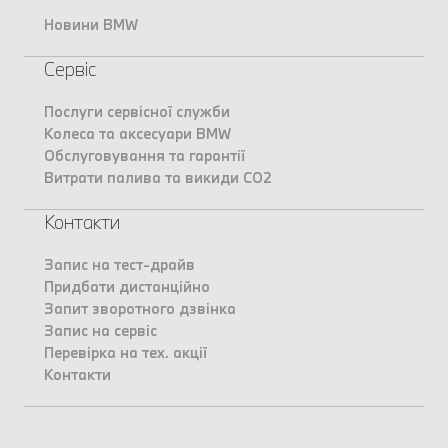
Новини BMW
Сервіс
Послуги сервісної служби
Колеса та аксесуари BMW
Обслуговування та гарантії
Витрати палива та викиди CO2
Контакти
Запис на тест-драйв
Придбати дистанційно
Запит зворотного дзвінка
Запис на сервіс
Перевірка на тех. акції
Контакти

* * *

Recast every line of text in the items above as a numbered list, skipping any blank lines. Leave the pictures out of your answer.

Written answer:
1. Новини BMW
2. Сервіс
3. Послуги сервісної служби
4. Колеса та аксесуари BMW
5. Обслуговування та гарантії
6. Витрати палива та викиди CO2
7. Контакти
8. Запис на тест-драйв
9. Придбати дистанційно
10. Запит зворотного дзвінка
11. Запис на сервіс
12. Перевірка на тех. акції
13. Контакти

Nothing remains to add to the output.